**Uitgelezen tekst**
De heer Jetten (D66):
Ik wil de premier bedanken dat hij hier nogmaals bevestigt dat dit een ondergrens is waar Nederland niet onder zal zakken. Dat hebben we in eerdere debatten met deze premier ook gewisseld. Deze Kamer staat pal voor de principes van de rechtsstaat in de Europese Unie en we laten ons niet door Polen en Hongarije onder druk zetten om dat te laten varen; dat moeten we ook de komende weken niet doen na dit eerste veto. Dus houd de rug recht. Daarvoor volledige steun voor de premier. Ik doe ook een oproep aan alle partijen in de Europese Unie die met de partij van Orbán een gezamenlijke politieke familie vormen, in de zin dat het hoog tijd is een eind te maken aan dit gedrag van een autocraat die de rechtsstaat in zijn land steen voor steen aan het afbreken is.
Dank u wel.
De voorzitter:
Dank u wel. Dan heb ik mevrouw Ploumen, de heer Wilders, de heer Bisschop en de heer Van Ojik. Mevrouw Ploumen namens de PvdA.

**Te verwerken rijen**
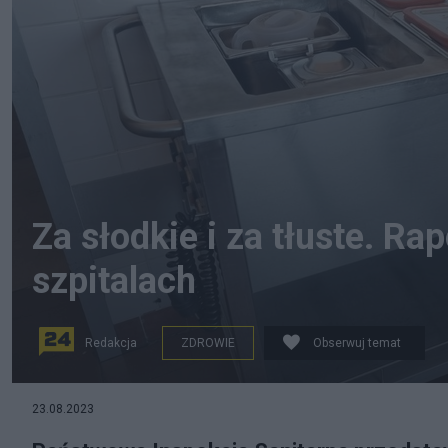
Za słodkie i za tłuste. Ra
szpitalach
Redakcja
ZDROWIE
Obserwuj temat
Sanepid skontrolował szpitalne jedzenie
23.08.2023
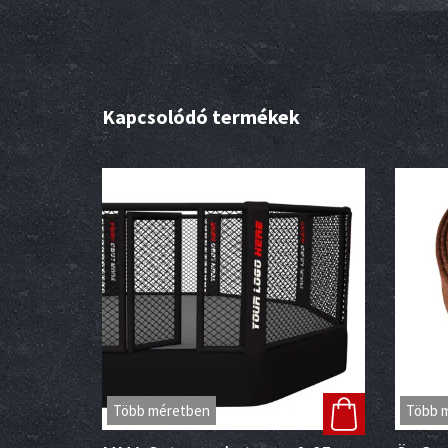
Kapcsolódó termékek
Több méretben
Több 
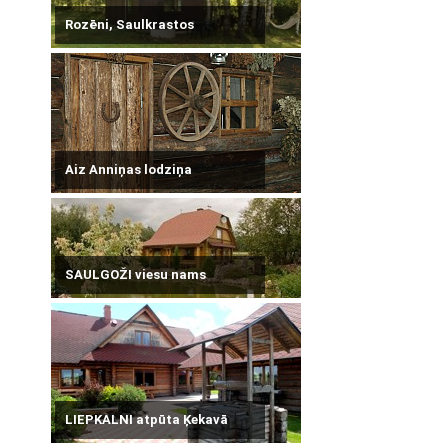
Rozēni, Saulkrastos
Aiz Anniņas lodziņa
SAULGOŽI viesu nams
LIEPKALNI atpūta Ķekavā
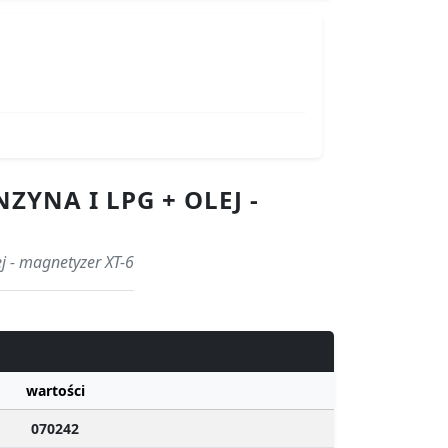
YNA I LPG + OLEJ -
ej - magnetyzer XT-6
wartości
070242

**Opgaven**
1. Neem uit het debatverslag letterlijk het gedeelte over dat begint met de woorden "De heer Jetten" en eindigt met "het afbreken is.".
2. Geef het deel van de rijen dat begint bij de regel met "Kapcsolódó termékek" en doorloopt tot het einde van de rijen opnieuw, met "Több" vervangen door "Meer" en al het andere ongewijzigd. Laat de afbeeldingen weg.

**Antwoorden**
1.
De heer Jetten (D66):
Ik wil de premier bedanken dat hij hier nogmaals bevestigt dat dit een ondergrens is waar Nederland niet onder zal zakken. Dat hebben we in eerdere debatten met deze premier ook gewisseld. Deze Kamer staat pal voor de principes van de rechtsstaat in de Europese Unie en we laten ons niet door Polen en Hongarije onder druk zetten om dat te laten varen; dat moeten we ook de komende weken niet doen na dit eerste veto. Dus houd de rug recht. Daarvoor volledige steun voor de premier. Ik doe ook een oproep aan alle partijen in de Europese Unie die met de partij van Orbán een gezamenlijke politieke familie vormen, in de zin dat het hoog tijd is een eind te maken aan dit gedrag van een autocraat die de rechtsstaat in zijn land steen voor steen aan het afbreken is.

2.
Kapcsolódó termékek
Meer méretben
Meer 
Rozēni, Saulkrastos
Aiz Anniņas lodziņa
SAULGOŽI viesu nams
LIEPKALNI atpūta Ķekavā
YNA I LPG + OLEJ -
ej - magnetyzer XT-6
wartości
070242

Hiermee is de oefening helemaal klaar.